Other issues addressed by Ed:
- The EPA Moisture Control Guide is a very valuable document, focusing on dampness evaluation, not mold sampling, as the basis for solutions to IAQ problems. While humidity monitoring is useful as a screening tool, understanding of complex moisture issues may require additional measurement of dew point. Available at- https://www.epa.gov/indoor-air-quality-iaq/moisture-control-guidance-building-design-construction-and-maintenance-0
- Mystery odors can be resolved by systematic odor evaluation, while VOC testing is generally inconclusive.
- Fragrance odors can be an important contributor to IAQ complaints, with perfumes and deodorizing sprays often problematic. Control of this issue requires the cooperation of occupants.

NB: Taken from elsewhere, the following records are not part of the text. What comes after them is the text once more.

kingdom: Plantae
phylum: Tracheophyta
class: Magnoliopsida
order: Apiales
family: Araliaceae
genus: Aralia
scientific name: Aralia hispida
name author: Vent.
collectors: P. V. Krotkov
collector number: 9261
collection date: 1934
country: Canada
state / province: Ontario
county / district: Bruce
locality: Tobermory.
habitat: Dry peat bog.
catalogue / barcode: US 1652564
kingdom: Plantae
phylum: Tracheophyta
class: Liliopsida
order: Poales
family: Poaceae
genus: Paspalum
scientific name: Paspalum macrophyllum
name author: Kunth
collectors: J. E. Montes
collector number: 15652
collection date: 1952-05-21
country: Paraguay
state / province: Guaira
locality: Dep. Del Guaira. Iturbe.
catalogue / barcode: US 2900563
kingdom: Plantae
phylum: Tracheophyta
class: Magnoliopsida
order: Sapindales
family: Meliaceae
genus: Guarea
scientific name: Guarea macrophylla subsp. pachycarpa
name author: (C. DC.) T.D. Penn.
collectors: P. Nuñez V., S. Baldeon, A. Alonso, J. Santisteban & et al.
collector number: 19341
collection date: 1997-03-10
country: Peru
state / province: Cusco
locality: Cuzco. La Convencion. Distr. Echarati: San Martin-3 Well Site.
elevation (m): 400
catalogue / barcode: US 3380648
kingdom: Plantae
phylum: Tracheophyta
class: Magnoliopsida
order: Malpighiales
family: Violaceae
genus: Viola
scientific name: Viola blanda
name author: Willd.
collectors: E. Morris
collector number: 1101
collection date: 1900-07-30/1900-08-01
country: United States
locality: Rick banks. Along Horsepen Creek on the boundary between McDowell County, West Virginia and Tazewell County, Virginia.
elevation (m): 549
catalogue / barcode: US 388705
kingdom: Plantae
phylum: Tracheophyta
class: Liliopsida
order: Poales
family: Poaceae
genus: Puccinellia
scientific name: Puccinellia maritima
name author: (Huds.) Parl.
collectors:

- Photoionization detectors are often misused as a tool for IAQ assessment. Readings are not predictive of occupant risk. On the other hand,using PID as a VOC “Geiger counter” can beuseful in tracking odor sources, such as sewer gas.
Ed’s consulting group, Building Dynamics, consists of five mechanical engineers and two industrial hygienists. Current environmental projects include misapplied spray foam insulation (ASTM will soon be publishing Ed’s pioneering review of this emerging IAQ issue).and construction management for mold prevention and occupant protection (see this month’s ASHRAE Journal for Ed’s paper on Occupied School Construction).